Potential origin of the state-dependent high-energy tail in the black hole microquasar Cygnus X-1 as seen with INTEGRAL

Abstract

Context. 0.1–10 MeV observations of the black hole microquasar Cygnus X-1 have shown the presence of a spectral feature in the form of a power law in addition to the standard black body (0.1–10 keV) and Comptonization (10–200 keV) components observed by INTEGRAL in several black-hole X-ray binaries. This so-called “high-energy tail” was recently shown to be strong in the hard spectral state of Cygnus X-1, and, in this system, has been interpreted as the high-energy part of the emission from a compact jet. Aims. This result was nevertheless obtained from a data set largely dominated by hard state observations. In the soft state, only upper limits on the presence and hence the potential parameters of a high-energy tail could be derived. Using an extended data set, we aim to obtain better constraints on the properties of this spectral component in both states. Methods. We make use of data obtained from about 15 years of observations with the INTEGRAL satellite. The data set is separated into the different states and we analyze stacked state-resolved spectra obtained from the X-ray monitors, the gamma-ray imager, and the gamma-ray spectrometer (SPI) onboard. Results. A high-energy component is detected in both states, confirming its earlier detection in the hard state and its suspected presence in the soft state with INTEGRAL, as seen in a much smaller SPI data set.

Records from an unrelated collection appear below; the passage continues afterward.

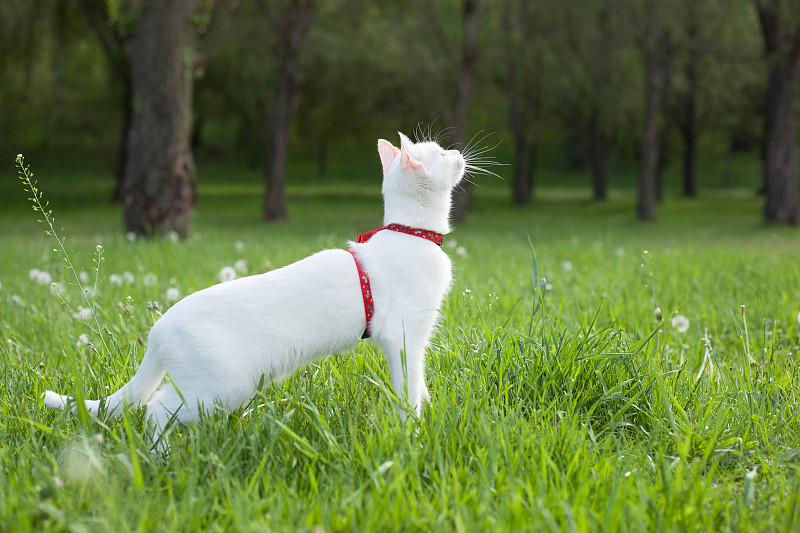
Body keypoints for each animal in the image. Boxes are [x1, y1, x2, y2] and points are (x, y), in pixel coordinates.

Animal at [43, 131, 466, 450]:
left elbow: (419, 387)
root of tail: (157, 330)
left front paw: (423, 419)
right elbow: (409, 390)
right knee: (155, 409)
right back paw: (161, 457)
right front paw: (413, 433)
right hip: (221, 388)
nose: (459, 151)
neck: (412, 233)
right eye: (442, 153)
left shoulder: (413, 339)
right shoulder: (403, 336)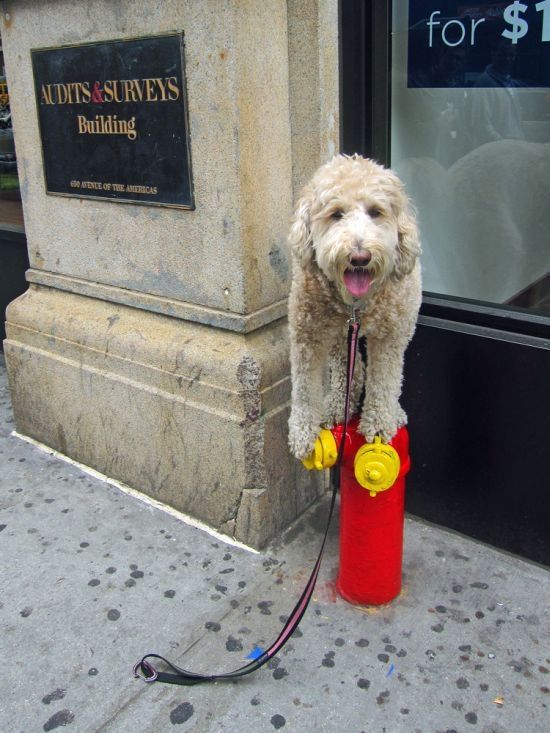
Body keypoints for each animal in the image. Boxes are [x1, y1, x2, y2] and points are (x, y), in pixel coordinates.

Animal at [288, 154, 422, 458]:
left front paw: (379, 423)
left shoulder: (389, 338)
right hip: (338, 334)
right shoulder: (307, 335)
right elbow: (304, 388)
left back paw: (394, 413)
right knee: (348, 369)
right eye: (336, 214)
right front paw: (302, 432)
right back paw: (338, 405)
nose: (360, 257)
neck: (356, 305)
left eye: (375, 212)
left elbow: (384, 381)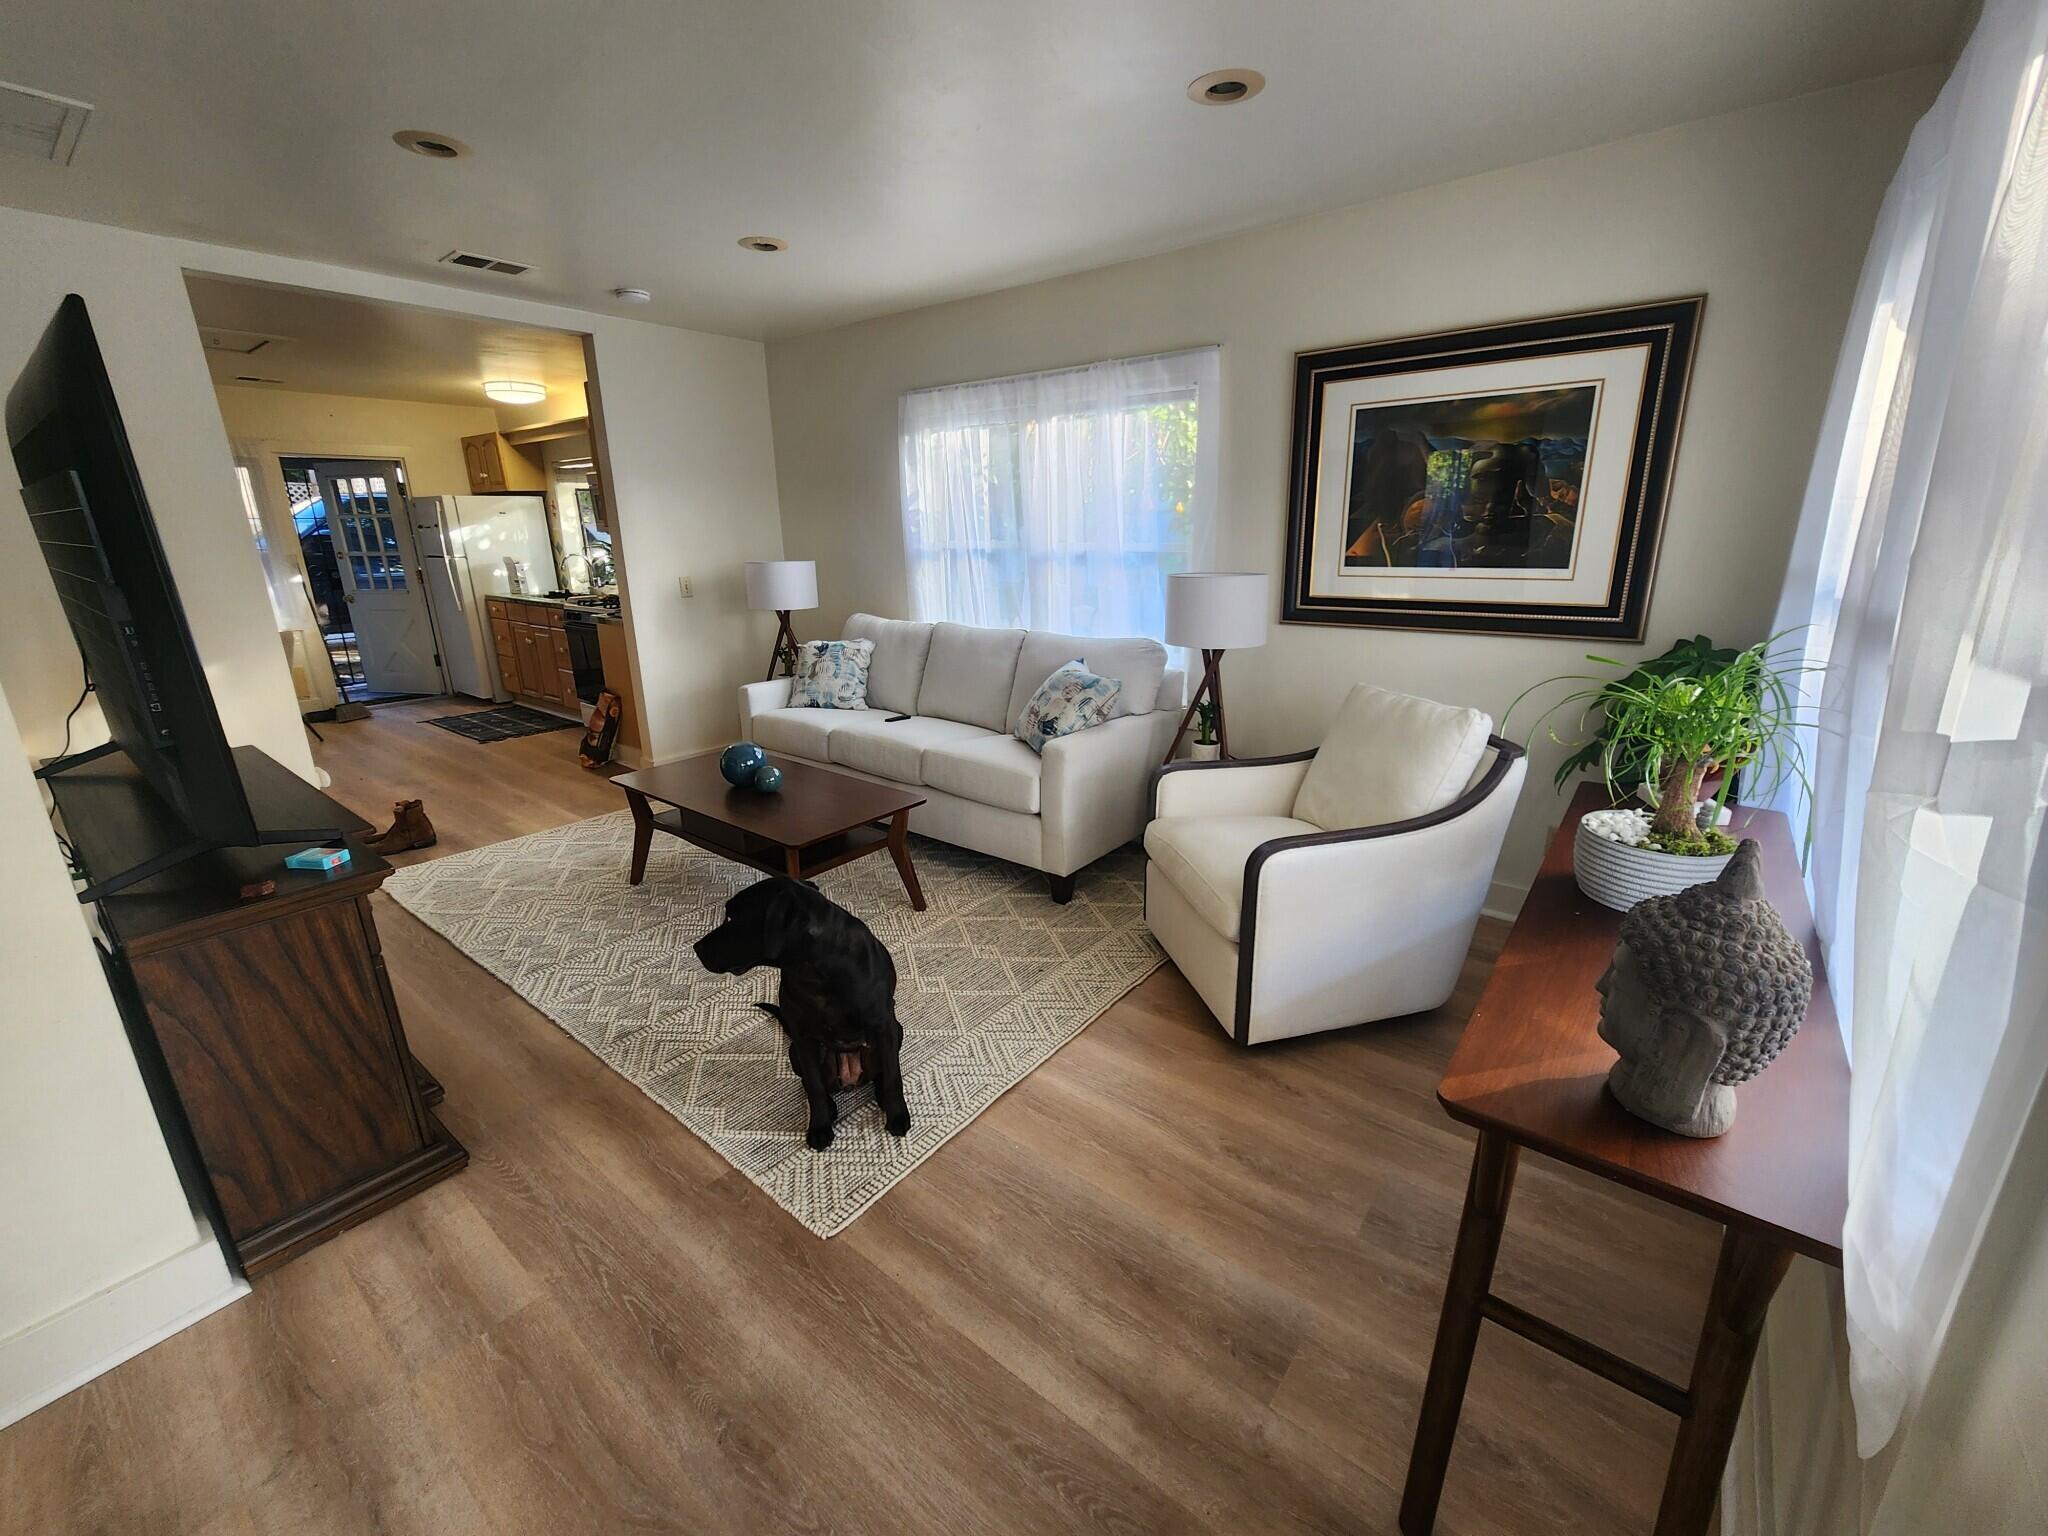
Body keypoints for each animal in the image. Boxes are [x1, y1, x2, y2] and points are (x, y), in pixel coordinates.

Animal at [692, 884, 909, 1146]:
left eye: (732, 918)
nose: (696, 948)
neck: (816, 971)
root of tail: (851, 1078)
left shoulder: (883, 1025)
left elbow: (893, 1076)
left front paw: (897, 1117)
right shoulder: (803, 1038)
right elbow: (814, 1086)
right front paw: (819, 1127)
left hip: (896, 1031)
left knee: (882, 1073)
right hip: (795, 1052)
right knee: (810, 1081)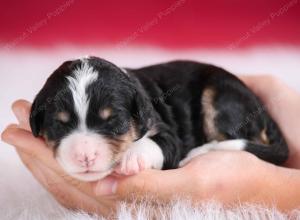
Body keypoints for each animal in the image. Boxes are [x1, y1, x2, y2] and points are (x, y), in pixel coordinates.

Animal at [29, 56, 288, 180]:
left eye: (114, 121)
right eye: (59, 124)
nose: (85, 157)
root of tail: (262, 109)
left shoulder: (167, 131)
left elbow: (157, 144)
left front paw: (132, 156)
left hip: (222, 99)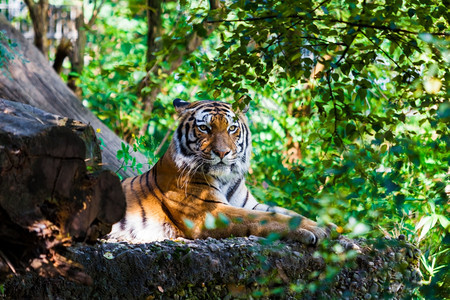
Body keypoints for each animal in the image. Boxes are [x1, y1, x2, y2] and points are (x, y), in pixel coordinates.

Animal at [107, 99, 328, 245]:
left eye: (232, 128)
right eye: (204, 128)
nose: (222, 152)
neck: (226, 178)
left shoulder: (248, 203)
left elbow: (285, 212)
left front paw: (327, 227)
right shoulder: (209, 211)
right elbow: (264, 217)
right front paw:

We first characterize the high-energy tail components in the two states through a model-independent, phenomenological analysis. We then apply physical models based on hybrid Comptonization (eqpair and belm). The spectra are well modeled in all cases, with a similar goodness of the fits. While in the semi-phenomenological approach the high-energy tail has similar indices in both states, the fits with the physical models seem to indicate slightly different properties. Based on this approach, we discuss the potential origins of the high-energy components in both the soft and hard states, and favor an interpretation where the high-energy component is due to a compact jet in the hard state and hybrid Comptonization in either a magnetized or nonmagnetized corona in the soft state.